QTL maps of the D. santomea backcross (A) and D. yakuba backcross (B) flies from Fig. 2. LOD is indicated on the y-axis. The x-axis is the physical map based on the D. yakuba genome, SNP markers are represented as black tick marks. Solid lines represent the LOD scores for wing rows normalized to seconds courtship, dashed lines for normalization to seconds the female was stationary during courtship (WWPSSF). Solid and dashed horizontal lines illustrate the corresponding permutation-determined 0.05 (lower) and 0.01 (upper) confidence limits, respectively. The 0.01 confidence limit in the D. yakuba backcross for stationary female normalization equals 5.02 and is not shown in panel B. In (A), a, b′, b, c and d indicate QTL at positions chr2:8,591,051, chr2:15,687,032, chr2:30,610,169, chr2:43,343,589 and chr3:46,460,168, respectively. In (B), a and b indicate QTL at chr2:8,591,087 and chr2:32,778,893.
Figure 4
Figure 4. Effect plots for wing rowing QTL.
(A) Effect plot for the QTL on chromosome 2 at 15,687,032 bp for the D. santomea backcross. (B) Effect plot for the QTL on chromosome 2 at 43,343,589 bp for the D. santomea backcross. (C) Effect plot for the QTL on chromosome 3 at 46,982,725 bp for the D. santomea backcross. (D) Effect plot for the QTL on chromosome 2 at 8,591,087 bp for the D. yakuba backcross.

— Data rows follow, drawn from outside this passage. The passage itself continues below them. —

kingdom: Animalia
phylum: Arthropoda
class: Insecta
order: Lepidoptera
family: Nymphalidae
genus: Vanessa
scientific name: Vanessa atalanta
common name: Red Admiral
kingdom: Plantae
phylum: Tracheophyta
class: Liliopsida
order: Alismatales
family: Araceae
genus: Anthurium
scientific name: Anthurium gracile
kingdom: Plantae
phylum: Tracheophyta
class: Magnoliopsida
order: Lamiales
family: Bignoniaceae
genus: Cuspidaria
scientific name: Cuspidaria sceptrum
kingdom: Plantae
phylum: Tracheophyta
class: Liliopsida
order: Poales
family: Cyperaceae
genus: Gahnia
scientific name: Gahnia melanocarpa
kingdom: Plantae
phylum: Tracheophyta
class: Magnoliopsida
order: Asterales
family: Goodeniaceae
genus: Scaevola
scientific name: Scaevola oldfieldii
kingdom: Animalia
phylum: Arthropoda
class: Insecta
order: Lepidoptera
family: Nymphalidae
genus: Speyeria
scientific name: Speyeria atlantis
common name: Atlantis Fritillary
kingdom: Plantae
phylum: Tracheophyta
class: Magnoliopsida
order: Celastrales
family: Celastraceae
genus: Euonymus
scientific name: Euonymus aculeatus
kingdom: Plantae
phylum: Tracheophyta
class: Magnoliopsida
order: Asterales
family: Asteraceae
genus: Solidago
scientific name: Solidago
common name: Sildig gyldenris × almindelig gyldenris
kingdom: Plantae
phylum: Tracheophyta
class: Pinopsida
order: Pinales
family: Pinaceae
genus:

For each plot, the posterior probability of homozygosity as predicted by the HMM for backcross hybrid flies at the marker for the peak LOD score for each QTL is plotted on the x-axis. Heterozygous flies have a value of 0, homozygous flies a value of 1, and flies where the genotype is uncertain due to low marker density fall between zero and one. The number of wing rows normalized to seconds spent courting is plotted on the y axis.